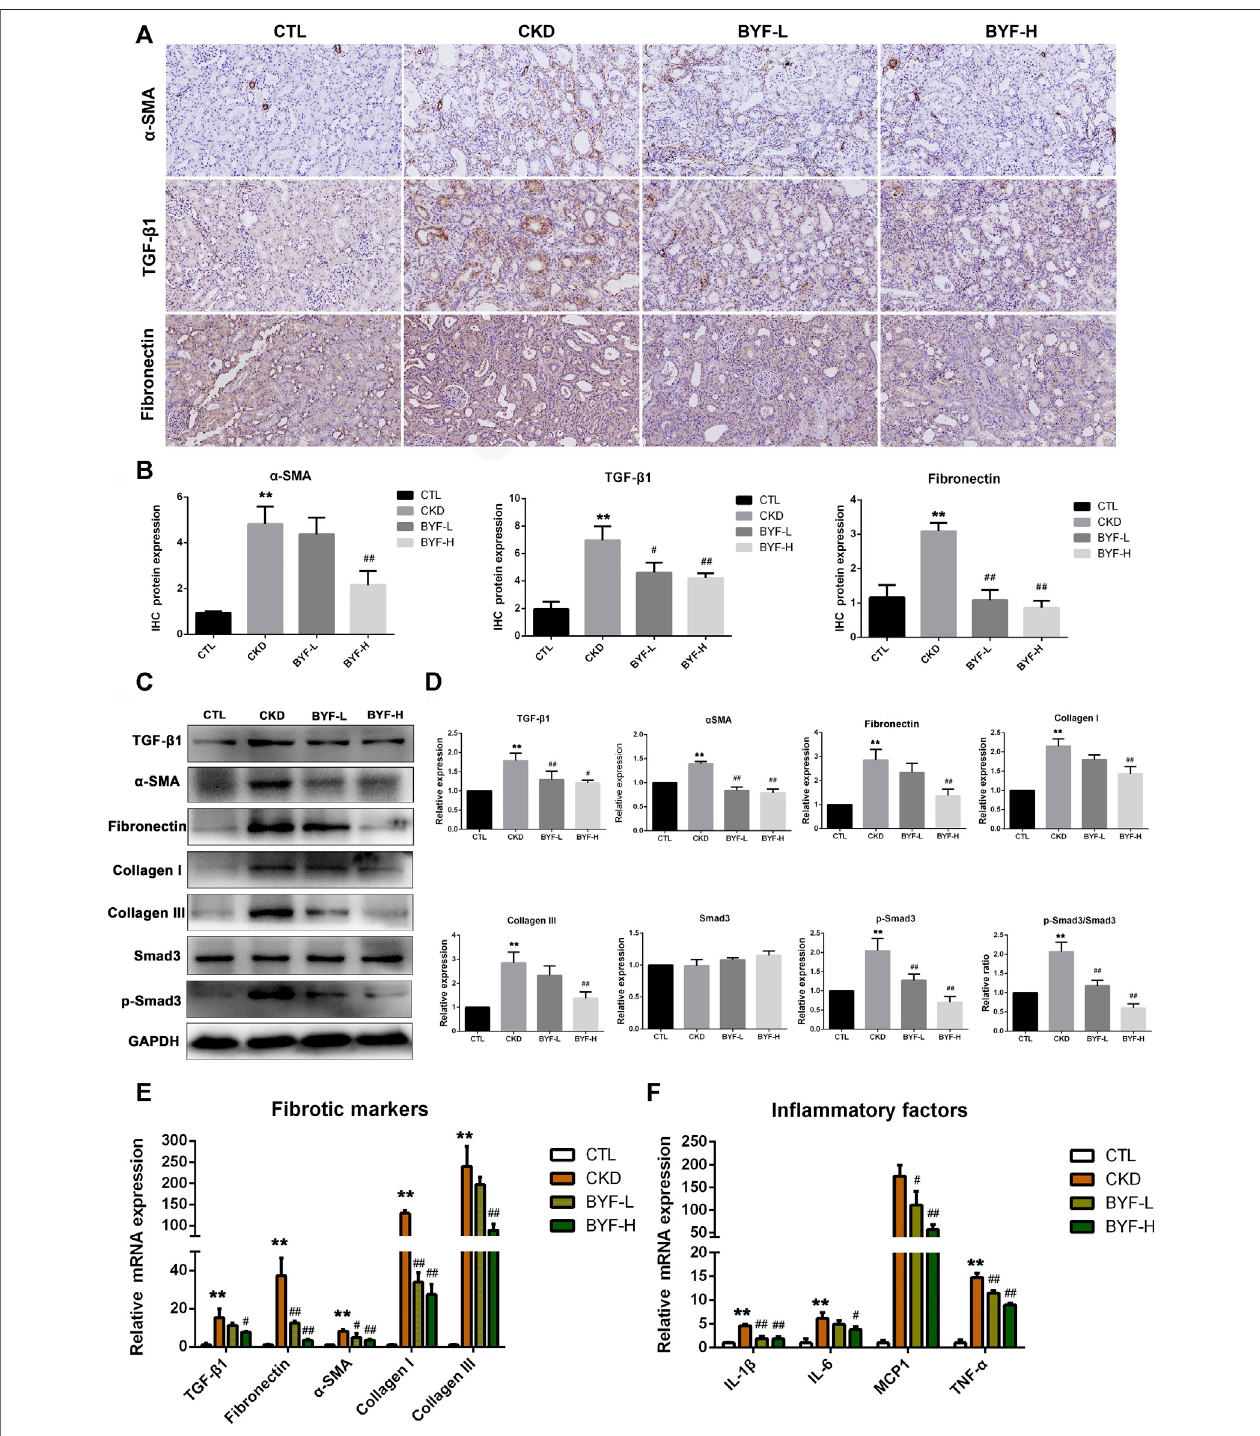
FIGURE 4 | BYF reduces fi brotic and in fl ammatory markers expression levels in the kidney of adenine-induced CKD rats. α -SMA, TGF- β 1, and Fibronectin immunohistochemical staining representative micrographs (A) and quantitative analysis (B) . TGF- β 1, Fibronectin, α -SMA, Collagen I and III, and p-Smad3 WB va α lidation (C) and quantitative analysis (D) . qPCR validation of fi brotic markers (E) and proin fl ammatory factors (F) in indicated groups. Scale bar (cid:1) 100 μ m. All values are presented as means ± SD. n (cid:1) 3 rats per group. * p < 0.05 and ** p < 0.01 vs. the CTL group; # p < 0.05 and ## p < 0.01 vs. the CKD group.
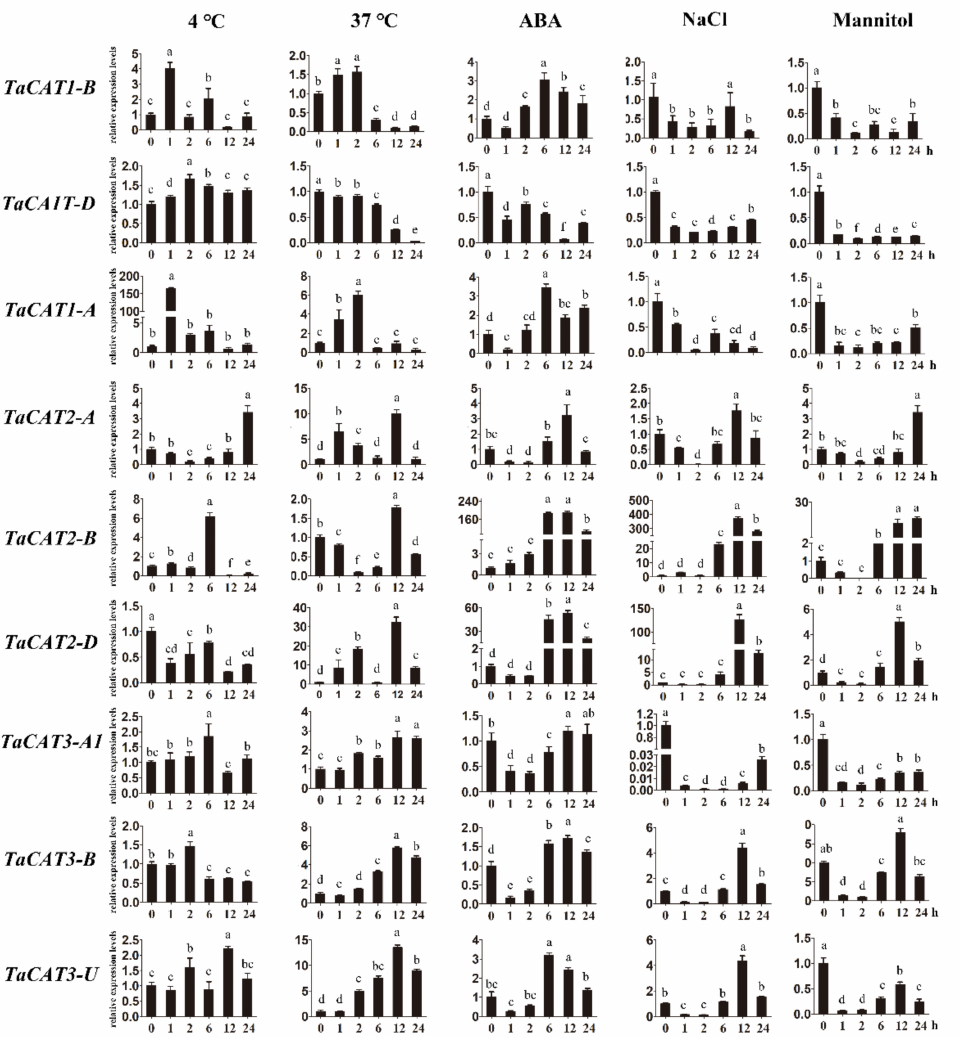
Figure 7. Expression analysis of TaCAT genes under different treatments by qRT-PCR. Relative expression levels of TaCATs in response to cold, heat, ABA, NaCl, and mannitol treatments for 0 h, 1 h, 2 h, 6 h, 12 h, and 24 h in the leaves at the three-leaf stage. Data were normalized with β -actin gene, and vertical bars indicate standard deviation error. Different letters indicate significant differences at p < 0.05 according to one-way ANOVA and post-hoc Tukey’s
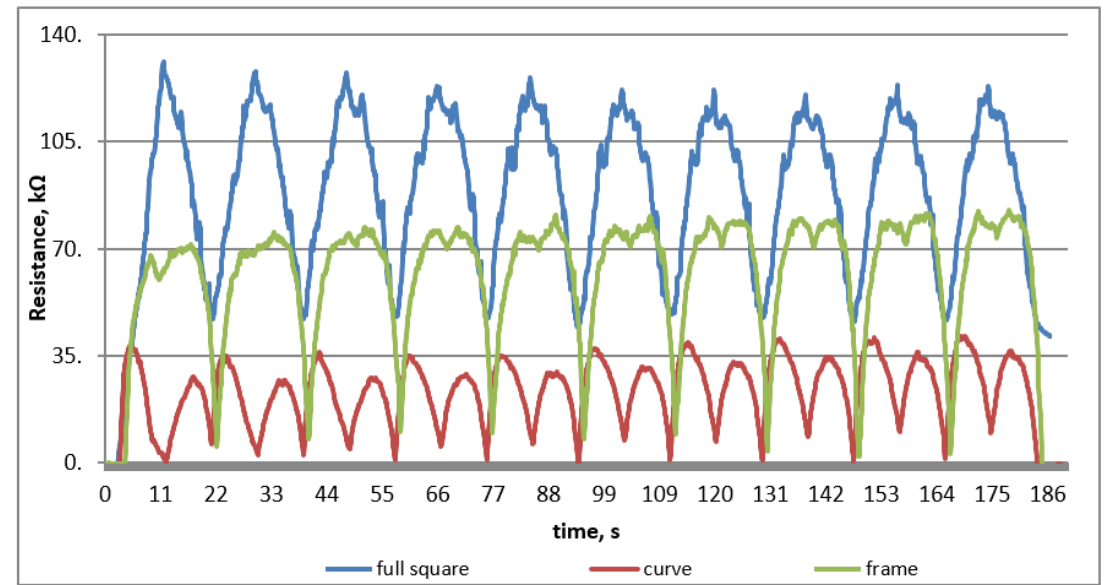
Figure 2. The course of resistance changes during the sensory sensitivity test. Sensors 2020 , 20 , x FOR PEER REVIEW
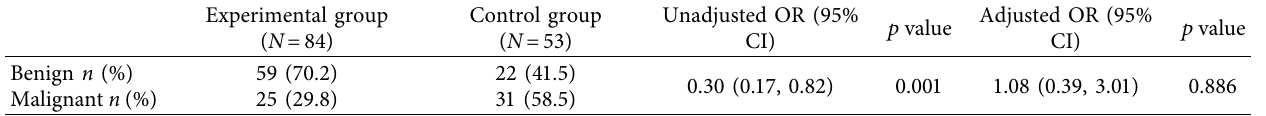
Table 3: The ratio of malignant tumors on the a-side of the experimental group and the control group. Experimental group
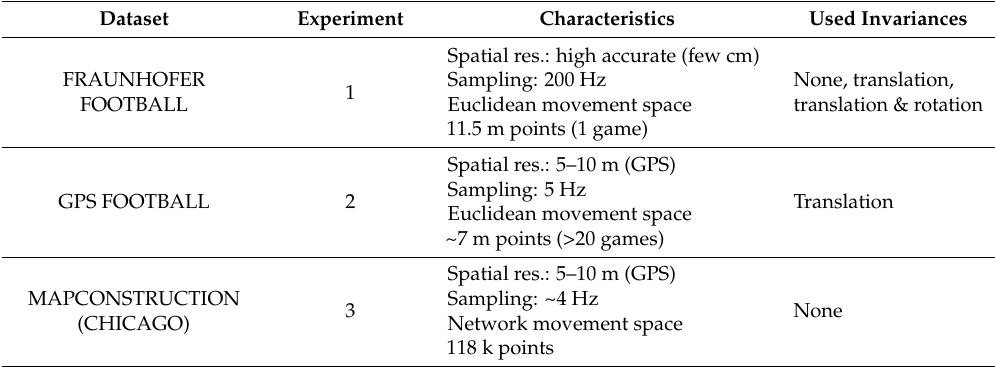
Table 2. An overview of the different datasets used for the experiments in this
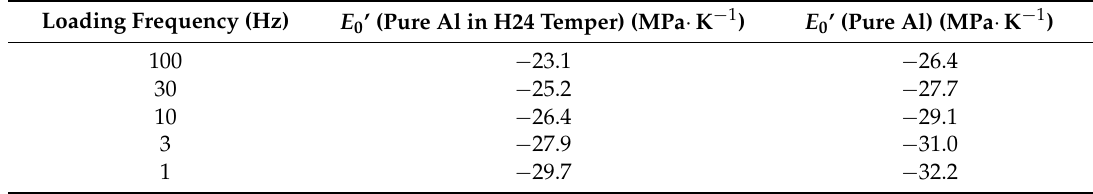
Table 1. Temperature softening coefficient E 0 ’, for pure Al in the H24 temper and for pure Al, as obtained from linear regression of dynamic-mechanical analyzer test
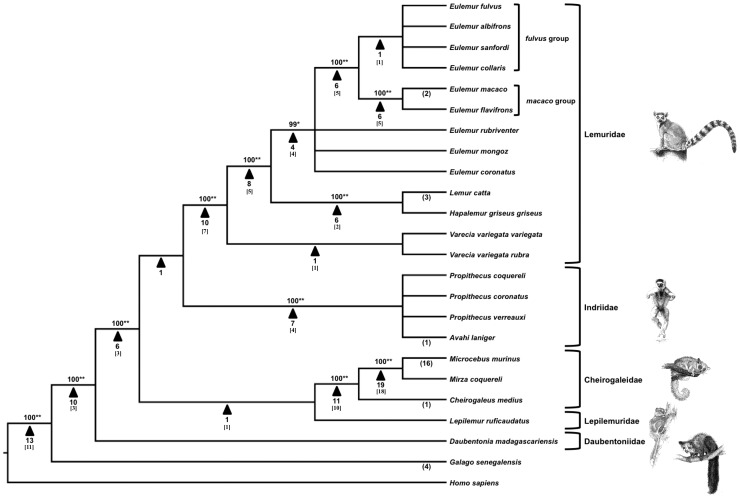
The most parsimonious tree generated from analysis of 138 Alu insertions in Lemuriformes.The amplification patterns of the Alu insertions were used to construct a Dollo parsimony tree of phylogenetic relationships with G. senegalensis and H. sapiens as outgroups using the MESQUITE and PAUP* programs. Numbers above branches are bootstrap values. The significance level of each node supported by insertions as determined by likelihood testing is indicated by either *(p<0.05) or **(p<0.01). Numbers below arrows indicate the number of unambiguous loci supporting that node. Numbers in brackets below arrows indicate the number of loci at a given informative node identified by McLain et al. (2012). Numbers in parentheses represent insertions that are only present in one species or group. These insertions are not parsimony-informative. Consistency index (CI): 1.000; Homoplasy index (HI): 0.000; Retention index (RI): 1.000.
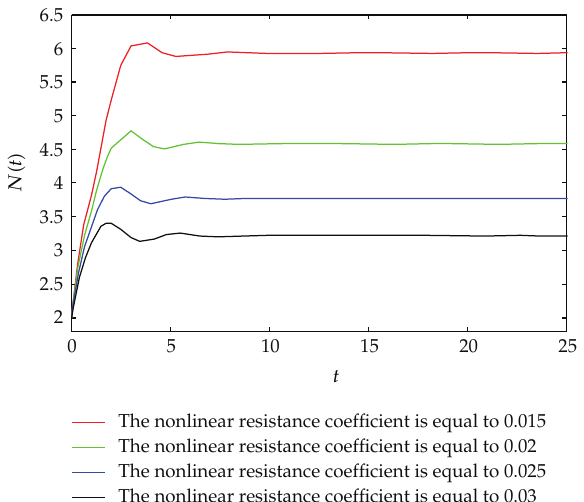
Figure 5: The step response of the process of credit risk contagion where 𝜆 = 0.1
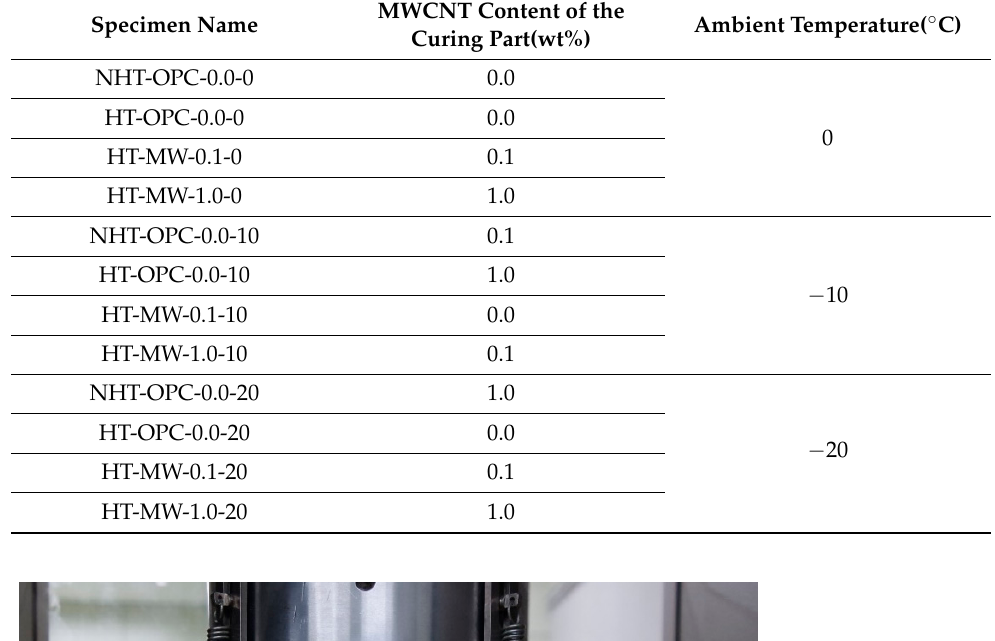
Table 1. Test parameters.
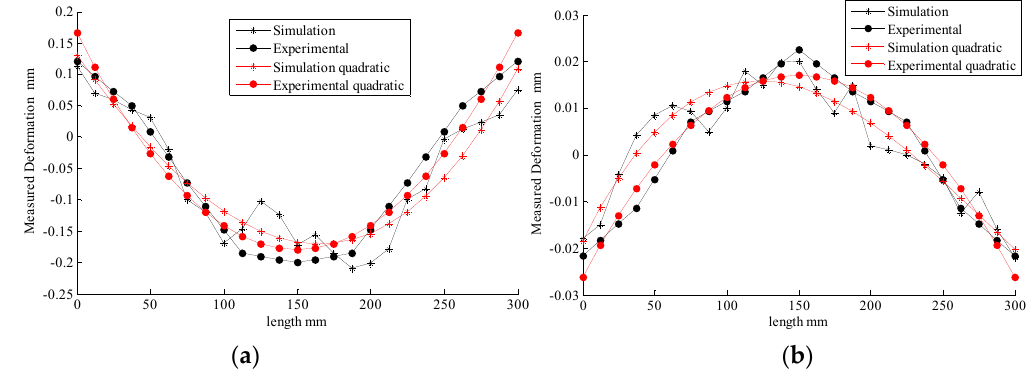
Figure 10. Measured deformation results of experiment and simulation for cross-section D. ( a ) Specimen 1; and ( b ) Specimen 2.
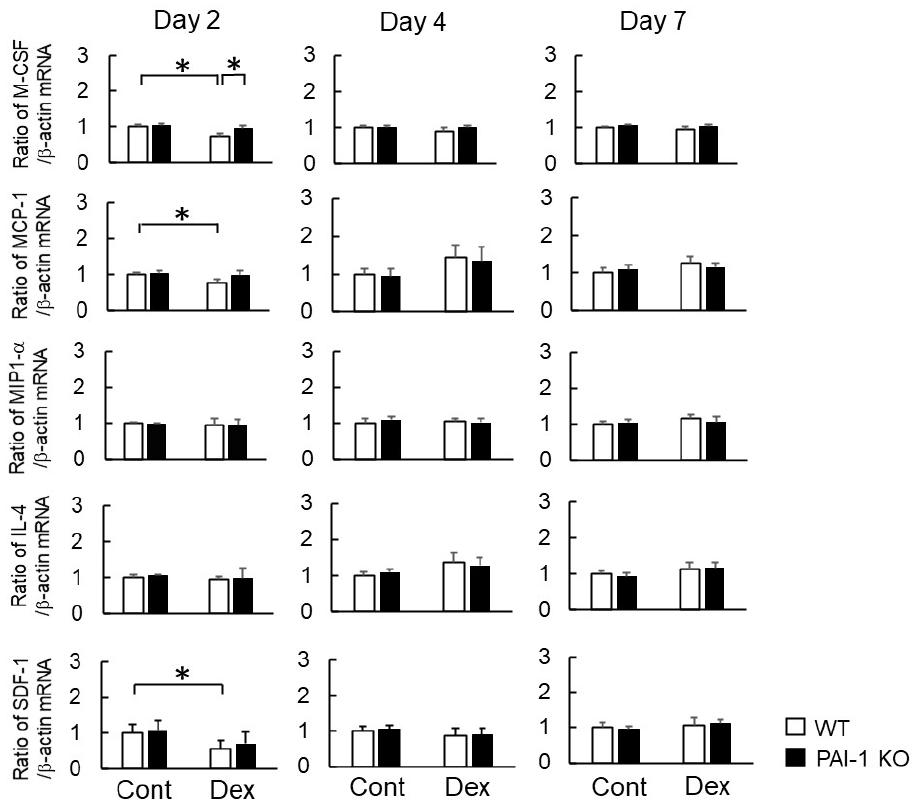
Figure 3. Effects of Dex and PAI-1 deficiency on the expression of macrophage-related factors at the damaged site after femoral bone injury. A real-time PCR analysis of M-CSF , MCP-1 , MIP-1 α , IL-4 , SDF-1 , and β -actin mRNA at damaged sites 2, 4, and 7 days after femoral bone injury in WT and PAI-1 KO mice. Data are expressed relative to β -actin mRNA values. Data represent the mean ± SEM: n = 5. * p < 0.05.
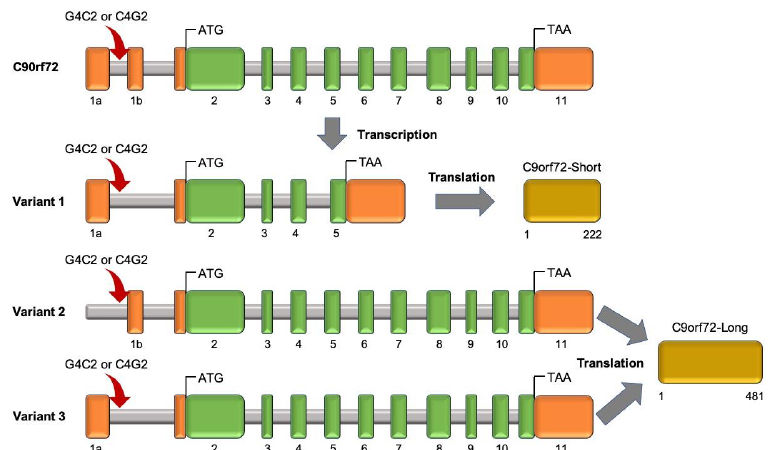
Figure 7. C9orf72 gene structure, transcript variants, and protein isoforms. The C9orf72 gene consists of 11 coding exons (green) and non-coding exons (orange). The G4C2 or C4G2 HRE is located in the first intron of variants 1 and 3 and within the promoter region of variant 2. This figure was adapted from Balendra and Isaacs’s study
====
_BRIEF_
Set down, word for word, the full listing above, and carry over no pictures.

_EXPECTED OUTPUT_
FIGURE 4 | BYF reduces fi brotic and in fl ammatory markers expression levels in the kidney of adenine-induced CKD rats. α -SMA, TGF- β 1, and Fibronectin immunohistochemical staining representative micrographs (A) and quantitative analysis (B) . TGF- β 1, Fibronectin, α -SMA, Collagen I and III, and p-Smad3 WB va α lidation (C) and quantitative analysis (D) . qPCR validation of fi brotic markers (E) and proin fl ammatory factors (F) in indicated groups. Scale bar (cid:1) 100 μ m. All values are presented as means ± SD. n (cid:1) 3 rats per group. * p < 0.05 and ** p < 0.01 vs. the CTL group; # p < 0.05 and ## p < 0.01 vs. the CKD group.
Figure 7. Expression analysis of TaCAT genes under different treatments by qRT-PCR. Relative expression levels of TaCATs in response to cold, heat, ABA, NaCl, and mannitol treatments for 0 h, 1 h, 2 h, 6 h, 12 h, and 24 h in the leaves at the three-leaf stage. Data were normalized with β -actin gene, and vertical bars indicate standard deviation error. Different letters indicate significant differences at p < 0.05 according to one-way ANOVA and post-hoc Tukey’s
Figure 2. The course of resistance changes during the sensory sensitivity test. Sensors 2020 , 20 , x FOR PEER REVIEW
Table 3: The ratio of malignant tumors on the a-side of the experimental group and the control group. Experimental group
Table 2. An overview of the different datasets used for the experiments in this
Table 1. Temperature softening coefficient E 0 ’, for pure Al in the H24 temper and for pure Al, as obtained from linear regression of dynamic-mechanical analyzer test
The most parsimonious tree generated from analysis of 138 Alu insertions in Lemuriformes.The amplification patterns of the Alu insertions were used to construct a Dollo parsimony tree of phylogenetic relationships with G. senegalensis and H. sapiens as outgroups using the MESQUITE and PAUP* programs. Numbers above branches are bootstrap values. The significance level of each node supported by insertions as determined by likelihood testing is indicated by either *(p<0.05) or **(p<0.01). Numbers below arrows indicate the number of unambiguous loci supporting that node. Numbers in brackets below arrows indicate the number of loci at a given informative node identified by McLain et al. (2012). Numbers in parentheses represent insertions that are only present in one species or group. These insertions are not parsimony-informative. Consistency index (CI): 1.000; Homoplasy index (HI): 0.000; Retention index (RI): 1.000.
Figure 5: The step response of the process of credit risk contagion where 𝜆 = 0.1
Table 1. Test parameters.
Figure 10. Measured deformation results of experiment and simulation for cross-section D. ( a ) Specimen 1; and ( b ) Specimen 2.
Figure 3. Effects of Dex and PAI-1 deficiency on the expression of macrophage-related factors at the damaged site after femoral bone injury. A real-time PCR analysis of M-CSF , MCP-1 , MIP-1 α , IL-4 , SDF-1 , and β -actin mRNA at damaged sites 2, 4, and 7 days after femoral bone injury in WT and PAI-1 KO mice. Data are expressed relative to β -actin mRNA values. Data represent the mean ± SEM: n = 5. * p < 0.05.
Figure 7. C9orf72 gene structure, transcript variants, and protein isoforms. The C9orf72 gene consists of 11 coding exons (green) and non-coding exons (orange). The G4C2 or C4G2 HRE is located in the first intron of variants 1 and 3 and within the promoter region of variant 2. This figure was adapted from Balendra and Isaacs’s study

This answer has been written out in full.